Laura Beatrice, che nel doppio nome – per esplicita volontà di suo padre – ricordava le donne di Petrarca e Dante, fondò una scuola per maestre, combatté nei moti del ’48, frequentò intellettuali italiani come Vincenzo Gioberti e Massimo D’Azeglio, seguì il marito da Napoli a Firenze, infine a Torino, per tornare a Napoli nel 1860. E lì, nel Regio Teatro San Carlo, venne eseguita una sua Cantata alla presenza del Re d’Italia Vittorio Emanuele II. Morì nel 1869 e fu sepolta nel Famedio del Cimitero di Napoli, vicino al marito. Medoro Savini ha detto di lei:

“Laura Beatrice visse per l’Italia e morì col nome della sua Italia fra le labbra. La sua vita fu consacrata alla Patria, la sua morte è lutto per la Patria”.

Sua figlia Grazia – a verifica del proverbio popolare “Buon sangue non mente” – allieva di Francesco De Sanctis, partecipò a Torino alle riunioni degli esuli napoletani con suo padre “considerato il capo della numerosa tribù degli esuli napoletani rifugiati all’ombra della bandiera sabauda” ; il 10 maggio 1859, insieme alla madre, seduta nella tribuna del Parlamento, ascoltò il famoso discorso del re e fu colpita da quella frase che tutti noi abbiamo studiato e ricordiamo:

“Non siamo insensibili al grido di dolore che da tante parti d’Italia si leva verso di noi…”

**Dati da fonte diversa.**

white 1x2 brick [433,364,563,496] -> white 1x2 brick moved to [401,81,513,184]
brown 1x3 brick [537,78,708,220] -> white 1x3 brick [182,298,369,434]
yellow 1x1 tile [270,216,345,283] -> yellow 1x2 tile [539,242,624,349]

Entrò nel Comitato femminile di Torino, poi, tornata a Napoli, incontrò Garibaldi e nel suo salotto ospitò patrioti come Carlo Poerio e intellettuali come Antonio Ranieri. Lasciò nuovamente Napoli per Torino perché suo padre era diventato un deputato del Regno e “la sua parola deve risuonare in Parlamento, a difesa di quelle province, deve affrettare il compimento dell’Unità della Patria con Roma Capitale”.

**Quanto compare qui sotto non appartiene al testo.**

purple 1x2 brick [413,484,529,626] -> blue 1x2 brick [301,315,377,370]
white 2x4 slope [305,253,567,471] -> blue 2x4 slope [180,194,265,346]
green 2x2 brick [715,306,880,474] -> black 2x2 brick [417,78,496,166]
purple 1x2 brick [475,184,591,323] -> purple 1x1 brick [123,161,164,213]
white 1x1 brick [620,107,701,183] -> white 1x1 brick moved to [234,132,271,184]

Dunque, le donne erano presenti sui campi di battaglia, negli ospedali, nelle riunioni politiche, talvolta organizzate nei loro salotti…costruivano barricate e confezionavano divise e cartucce, facevano da vivandiere…e si occupavano anche della carta stampata! Fin dal 1848, da Venezia a Palermo comparvero e si affermarono giornali come “Tribuna delle Donne” a Palermo, “Circolo delle Donne Italiane” a Venezia, “La donna Italiana” a Roma, a riprova di come la partecipazione potesse innescare aspirazioni di “risorgimento delle donne e della nazione”. Una volta “fatta l’Italia”, ad alcune delle donne coinvolte, in particolare alle aristocratiche, toccò l’onore di una medaglia, oppure un anello con pietre tricolori, o anche solo l’onorificenza di “Benemerite della Patria”. Alla maggior parte, invece, si pensò come ad ispiratrici dei “fratelli d’Italia”, e dunque ridimensionando la presenza femminile…Il codice civile  del Pisanelli, nel 1865, contribuì all’oblio, escludendo le donne dai diritti politici e civili, condizionando i loro comportamenti in modo assai più restrittivo rispetto al codice austriaco. Ciò costituì una vera beffa per le donne lombarde e venete!